Biosphere Reserves


A biosphere reserve is an ecosystem with animals, and plants of unusual natural and the scientific interest. The label of the biosphere reserve is given by UNESCO for the protection and conservation of these sites. The basic plan is to promote, the education, research, management, and conservation of the ecosystem. The plan for protection also includes the sustainable, and wise use of natural resources. For example, if trees and fish are used by human beings, then their use is in such a way, that there is the least damage to the ecosystem.

The biosphere reserves are the areas of coastal, and terrestrial ecosystems, which promotes the solution to reconcile the conservation of the biodiversity, along with its sustainable use. Biosphere reserves are recognized internationally and are nominated by the national governments. The biosphere reserves remain under the sovereign jurisdiction of the states in which they are naturally found. In some ways, biosphere reserves serve as the natural laboratories, for demonstrating, and testing out the integrated management of the land, water, and biodiversity of that area. Collectively, a world network is formed by the biosphere reserves. Within this network, the exchange of personnel, experience, and information is facilitated.

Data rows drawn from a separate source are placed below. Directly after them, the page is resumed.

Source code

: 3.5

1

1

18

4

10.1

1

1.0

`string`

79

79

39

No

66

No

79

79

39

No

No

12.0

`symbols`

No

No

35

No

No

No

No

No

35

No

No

Number of Biosphere Reserves in World

In 124 countries, there are 701 biosphere reserves and each year, the number is growing by twenty. In the Nordic countries, the biosphere reserves are found since the 1970s. Currently, in the Nordic countries, there are 11 biosphere reserves, and seven of them are located in Sweden.

Organization of Biosphere Reserve Zones

The biosphere reserves are mainly organized in three zones, such as core areas, buffer zones, and the transition areas.

Core Zones: These zones are protected by the law, e.g. national parks, and the national reserves.

Buffer Zones: These zones are interconnected core areas. Activities and the use of available resources in these zones should be consistent along with the protection. Restrictions in these zones are mostly based on the voluntary agreements by the locals, and they may include economic compensation.

Transition Areas: In the biosphere reserves, the transition areas, are the outer zones. The sustainable development by the local community is prioritized. This zone is important for the social, and the economic development of the region. Water and the land use may occur in the core areas and the buffer zones provided that it is consistent, and desirable, with the nature conservation goals, and aims.